Although pictures appear in the data, the answer should contain only the lines from its start through the line with "1. It should", written out exactly.

=======

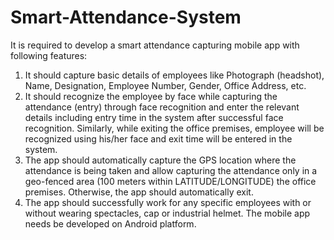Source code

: # Smart-Attendance-System

It is required to develop a smart attendance capturing mobile app with following features: 
1. It should capture basic details of employees like Photograph (headshot), Name, Designation, Employee Number, Gender, Office Address, etc. 
2. It should recognize the employee by face while capturing the attendance (entry) through face recognition and enter the relevant details including entry time in the system after successful face recognition. Similarly, while exiting the office premises, employee will be recognized using his/her face and exit time will be entered in the system. 
3. The app should automatically capture the GPS location where the attendance is being taken and allow capturing the attendance only in a geo-fenced area (100 meters within LATITUDE/LONGITUDE) the office premises. Otherwise, the app should automatically exit. 
4. The app should successfully work for any specific employees with or without wearing spectacles, cap or industrial helmet. 
The mobile app needs be developed on Android platform.
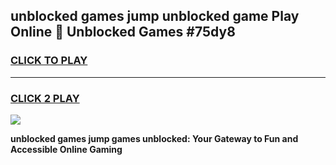 
## unblocked games jump unblocked game Play Online 👋 Unblocked Games #75dy8
<h3>
<a href="https://premium.freeplayer.one?title=unblocked_games_jump&ref=21F">CLICK TO PLAY</a></h3>
<hr>

<h3>
<a href="https://premium.freeplayer.one?title=unblocked_games_jump&ref=21F">CLICK 2 PLAY</a>
  
</h3>

<a href="https://premium.freeplayer.one?title=unblocked_games_jump&ref=21F/"><img src="https://clearcache.store/games.png"></a>


**unblocked games jump games unblocked: Your Gateway to Fun and Accessible Online Gaming**
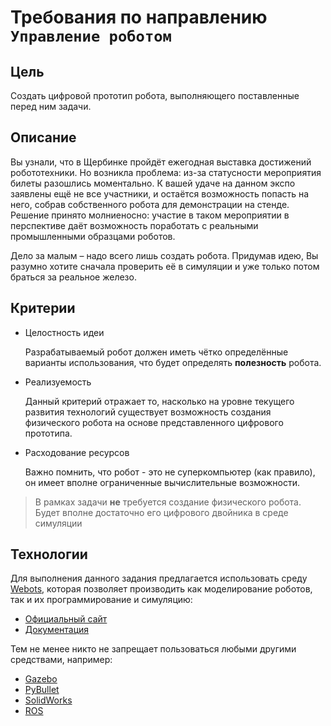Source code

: # Требования по направлению `Управление роботом`

## Цель

Создать цифровой прототип робота, выполняющего поставленные перед ним задачи.

## Описание

Вы узнали, что в Щербинке пройдёт ежегодная выставка достижений робототехники. Но возникла проблема: из-за статусности мероприятия билеты разошлись моментально. К вашей удаче на данном экспо заявлены ещё не все участники, и остаётся возможность попасть на него, собрав собственного робота для демонстрации на стенде. Решение принято молниеносно: участие в таком мероприятии в перспективе даёт возможность поработать с реальными промышленными образцами роботов.

Дело за малым – надо всего лишь создать робота. Придумав идею, Вы разумно хотите сначала проверить её в симуляции и уже только потом браться за реальное железо.

## Критерии

* Целостность идеи

  Разрабатываемый робот должен иметь чётко определённые варианты использования, что будет определять **полезность** робота.
  
* Реализуемость

  Данный критерий отражает то, насколько на уровне текущего развития технологий существует возможность создания физического робота на основе представленного цифрового прототипа.

* Расходование ресурсов

  Важно помнить, что робот - это не суперкомпьютер (как правило), он имеет вполне ограниченные вычислительные возможности.
  
> В рамках задачи **не** требуется создание физического робота. Будет вполне достаточно его цифрового двойника в среде симуляции

## Технологии

Для выполнения данного задания предлагается использовать среду [Webots](https://cyberbotics.com/), которая позволяет производить как моделирование роботов, так и их программирование и симуляцию:
* [Официальный сайт](https://cyberbotics.com/)
* [Документация](https://cyberbotics.com/doc/guide/index)

Тем не менее никто не запрещает пользоваться любыми другими средствами, например:
* [Gazebo](http://gazebosim.org/)
* [PyBullet](https://pybullet.org/)
* [SolidWorks](https://www.solidworks.com/ru)
* [ROS](https://www.ros.org/)

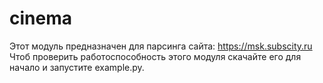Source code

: # cinema
Этот модуль предназначен для парсинга сайта: https://msk.subscity.ru
Чтоб проверить работоспособность этого модуля скачайте его для начало и запустите example.py.
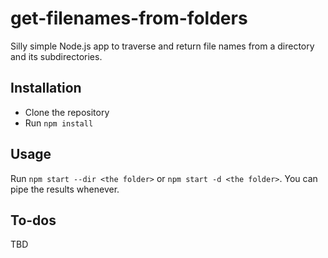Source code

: # get-filenames-from-folders

Silly simple Node.js app to traverse and return file names from a directory and its subdirectories.

## Installation

- Clone the repository
- Run `npm install`

## Usage

Run `npm start --dir <the folder>` or `npm start -d <the folder>`. You can pipe the results whenever.


## To-dos

TBD

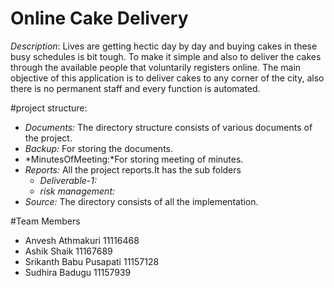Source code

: # Online Cake Delivery

*Description*: Lives are getting hectic day by day and buying cakes in these busy schedules is bit tough. To make it simple and also to deliver the cakes through the available people that voluntarily registers online. The main objective of this application is to deliver cakes to any corner of the city, also there is no permanent staff and every function is automated.

#project structure:
- *Documents:*
The directory structure  consists of various documents of the project.
 - *Backup:* For storing the documents.
 - *MinutesOfMeeting:*For storing meeting of minutes.
 - *Reports:* All the project reports.It has the sub folders
    -   *Deliverable-1:* 
    -  *risk management:*
- *Source:*
The directory consists of all the implementation.

#Team Members
- Anvesh Athmakuri   		11116468
- Ashik Shaik              		11167689
- Srikanth Babu Pusapati 	11157128
- Sudhira Badugu           	11157939
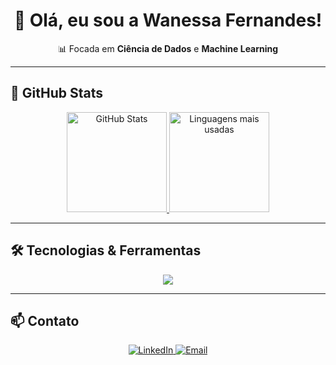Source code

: <h1 align="center">👋 Olá, eu sou a Wanessa Fernandes!</h1>

<p align="center">
  📊 Focada em <strong>Ciência de Dados</strong> e <strong>Machine Learning</strong>
</p>

---

## 🚀 GitHub Stats  

<div align="center">
  <a href="https://github.com/wanessasfernandes">
    <img height="160em" src="https://github-readme-stats.vercel.app/api?username=wanessasfernandes&show_icons=true&title_color=FFFFFF&text_color=FFFFFF&icon_color=FFFFFF&bg_color=0D1017&hide_border=true" alt="GitHub Stats">
    <img height="160em" src="https://github-readme-stats.vercel.app/api/top-langs/?username=wanessasfernandes&layout=compact&show_icons=true&title_color=FFFFFF&text_color=FFFFFF&icon_color=FFFFFF&bg_color=0D1017&hide_border=true" alt="Linguagens mais usadas">
  </a>
</div>

---

## 🛠️ Tecnologias & Ferramentas  

<p align="center">
  <img src="https://skillicons.dev/icons?i=python,javascript,html,css,react,git,github,vscode" />
</p>

---

## 📫 Contato  

<p align="center">
  <a href="https://www.linkedin.com/in/wanessa-fernandes-04600b258">
    <img src="https://img.shields.io/badge/LinkedIn-Wanessa%20Fernandes-0077B5?style=for-the-badge&logo=linkedin" alt="LinkedIn">
  </a>
  <a href="mailto:wanessadesouzafernandesvr@gmail.com">
    <img src="https://img.shields.io/badge/Email-wanessadesouzafernandesvr%40gmail.com-D14836?style=for-the-badge&logo=gmail" alt="Email">
  </a>
</p>
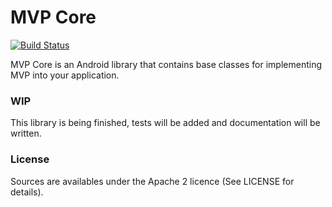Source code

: # MVP Core

[![Build Status](https://travis-ci.org/benoitletondor/mvp-core.svg?branch=develop)](https://travis-ci.org/benoitletondor/mvp-core)

MVP Core is an Android library that contains base classes for implementing MVP into your application.

### WIP

This library is being finished, tests will be added and documentation will be written. 

### License

Sources are availables under the Apache 2 licence (See LICENSE for details).
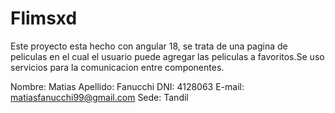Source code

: # Flimsxd


Este proyecto esta hecho con angular 18, se trata de una pagina de peliculas en el cual el usuario puede agregar las peliculas a favoritos.Se uso servicios para la comunicacion entre componentes.

Nombre:   Matias
Apellido: Fanucchi
DNI:      4128063
E-mail:   matiasfanucchi99@gmail.com
Sede:     Tandil
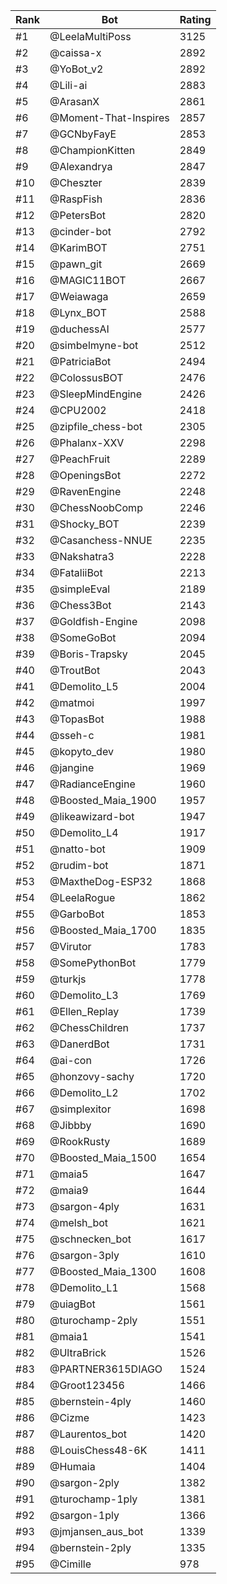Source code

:Rank|Bot|Rating
---|---|---
#1|@LeelaMultiPoss|3125
#2|@caissa-x|2892
#3|@YoBot_v2|2892
#4|@Lili-ai|2883
#5|@ArasanX|2861
#6|@Moment-That-Inspires|2857
#7|@GCNbyFayE|2853
#8|@ChampionKitten|2849
#9|@Alexandrya|2847
#10|@Cheszter|2839
#11|@RaspFish|2836
#12|@PetersBot|2820
#13|@cinder-bot|2792
#14|@KarimBOT|2751
#15|@pawn_git|2669
#16|@MAGIC11BOT|2667
#17|@Weiawaga|2659
#18|@Lynx_BOT|2588
#19|@duchessAI|2577
#20|@simbelmyne-bot|2512
#21|@PatriciaBot|2494
#22|@ColossusBOT|2476
#23|@SleepMindEngine|2426
#24|@CPU2002|2418
#25|@zipfile_chess-bot|2305
#26|@Phalanx-XXV|2298
#27|@PeachFruit|2289
#28|@OpeningsBot|2272
#29|@RavenEngine|2248
#30|@ChessNoobComp|2246
#31|@Shocky_BOT|2239
#32|@Casanchess-NNUE|2235
#33|@Nakshatra3|2228
#34|@FataliiBot|2213
#35|@simpleEval|2189
#36|@Chess3Bot|2143
#37|@Goldfish-Engine|2098
#38|@SomeGoBot|2094
#39|@Boris-Trapsky|2045
#40|@TroutBot|2043
#41|@Demolito_L5|2004
#42|@matmoi|1997
#43|@TopasBot|1988
#44|@sseh-c|1981
#45|@kopyto_dev|1980
#46|@jangine|1969
#47|@RadianceEngine|1960
#48|@Boosted_Maia_1900|1957
#49|@likeawizard-bot|1947
#50|@Demolito_L4|1917
#51|@natto-bot|1909
#52|@rudim-bot|1871
#53|@MaxtheDog-ESP32|1868
#54|@LeelaRogue|1862
#55|@GarboBot|1853
#56|@Boosted_Maia_1700|1835
#57|@Virutor|1783
#58|@SomePythonBot|1779
#59|@turkjs|1778
#60|@Demolito_L3|1769
#61|@Ellen_Replay|1739
#62|@ChessChildren|1737
#63|@DanerdBot|1731
#64|@ai-con|1726
#65|@honzovy-sachy|1720
#66|@Demolito_L2|1702
#67|@simplexitor|1698
#68|@Jibbby|1690
#69|@RookRusty|1689
#70|@Boosted_Maia_1500|1654
#71|@maia5|1647
#72|@maia9|1644
#73|@sargon-4ply|1631
#74|@melsh_bot|1621
#75|@schnecken_bot|1617
#76|@sargon-3ply|1610
#77|@Boosted_Maia_1300|1608
#78|@Demolito_L1|1568
#79|@uiagBot|1561
#80|@turochamp-2ply|1551
#81|@maia1|1541
#82|@UltraBrick|1526
#83|@PARTNER3615DIAGO|1524
#84|@Groot123456|1466
#85|@bernstein-4ply|1460
#86|@Cizme|1423
#87|@Laurentos_bot|1420
#88|@LouisChess48-6K|1411
#89|@Humaia|1404
#90|@sargon-2ply|1382
#91|@turochamp-1ply|1381
#92|@sargon-1ply|1366
#93|@jmjansen_aus_bot|1339
#94|@bernstein-2ply|1335
#95|@Cimille|978
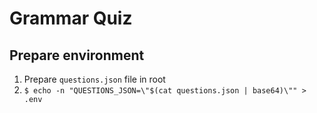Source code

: # Grammar Quiz

## Prepare environment

1. Prepare `questions.json` file in root
2. `$ echo -n "QUESTIONS_JSON=\"$(cat questions.json | base64)\"" > .env`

=======

**Answer below**.
Source code

: # Smart-Attendance-System

It is required to develop a smart attendance capturing mobile app with following features: 
1. It should capture basic details of employees like Photograph (headshot), Name, Designation, Employee Number, Gender, Office Address, etc. 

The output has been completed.